En el deseo de cambiarnos a nosotros mismos y/o a otros, casi siempre hay una dosis de intolerancia y eso lo hace peligroso. Si el factor de intolerancia está ausente, el cambio es sano y positivo.
Generalmente, cambiamos para ser aceptados, para responder a las expectativas que se tienen de nosotros o para ajustarnos a la imagen que de nosotros mismos hemos concebido. Nos forzamos a cambiar y esto nunca resulta.
El único cambio aceptable es el que viene de aceptarse a sí mismo. El cambio nunca puede forzarse: el cambio sucede. La gran paradoja del cambio es que solo conseguimos alcanzarlo cuando nos olvidamos de él. La resistencia que oponemos a nosotros mismos, o a cualquier tendencia dentro de nosotros, hace imposible el cambio.
Acepta los hechos, amóldate a la situación, reconcíliate contigo mismo... y el cambio sucederá.
Cuando el prurito del cambio entra para cambiar a los demás, resulta mucho más dañino. Queremos hacer cambiar al otro... ¡por su propio bien, por supuesto! ¡Sería una persona tan completa y feliz si lo hiciera!... y todo por esos defectillos que todo el mundo le ve y que solo él parece no haber notado. Tengo que decírselo, tengo que hacer que se corrija de una vez. Si no puedo hacer eso, al menos tengo que rogarle a Dios para que le haga cambiar según la imagen que hemos decretado para él.
Esta oración es una manera velada, pero evidente, de rechazar al otro. No nos toca a nosotros juzgar, condenar, ordenar el cambio. Deja al otro en paz, acéptalo y ámalo tal como es.

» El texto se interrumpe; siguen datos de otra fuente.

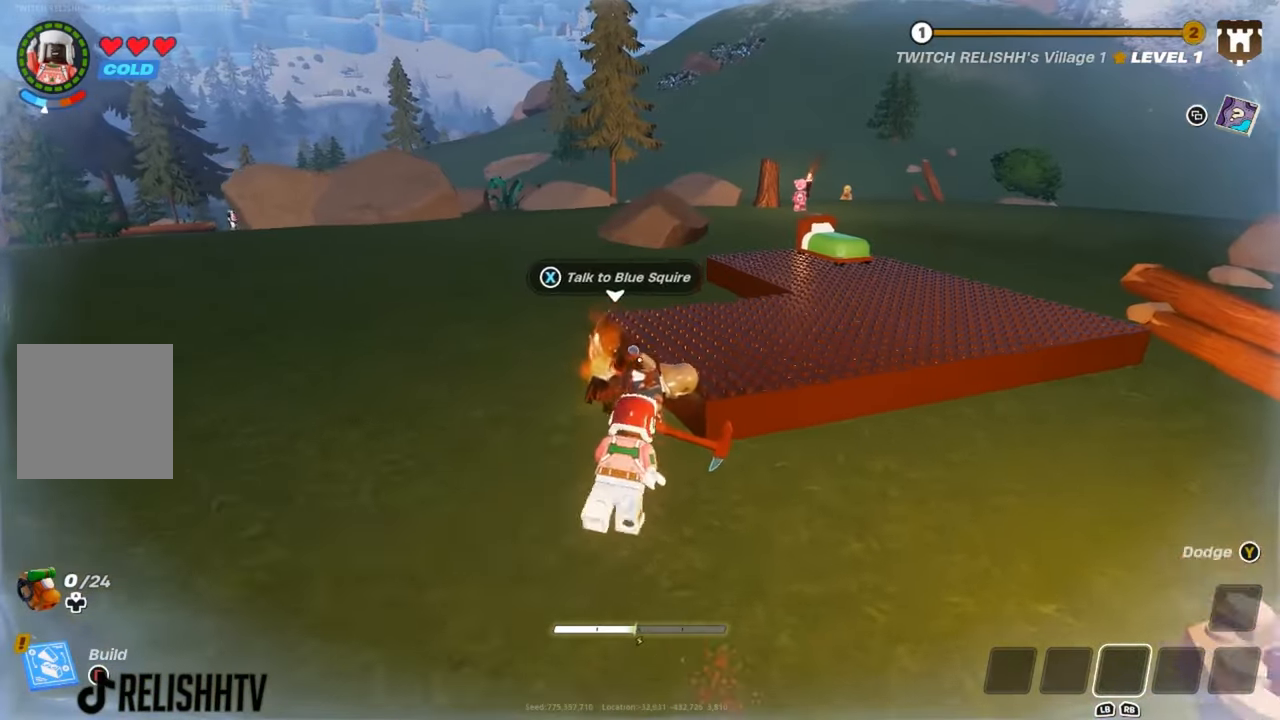
{"buttons": [], "left_stick": "center", "right_stick": "center", "events": [[17, "X", "down"], [33, "left_stick", "center"], [100, "X", "up"]]}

Aceptar la realidad no quiere decir tolerar cualquier tipo de conformismo, pasividad o apatía. Al contrario, es un abrazar gozosamente a todo lo que existe para sacar el mayor partido a las cosas tal como son y a la vida tal como es. Una actitud que lleva a la iniciativa y a la acción para provocar decisiones y cambiar circunstancias.
Hemos de aceptar la realidad como el pájaro acepta sus alas: para volar. Lo importante es no empezar a quejarse del tipo de alas que a uno le ha tocado, a compararlas con las de los demás... para quedarse al fin en el suelo.
Reconocer la realidad, aceptar los hechos y caer en la cuenta de toda situación, no es invitar a la pereza y a la inacción sino lanzar el reto del desarrollo personal y el cambio social.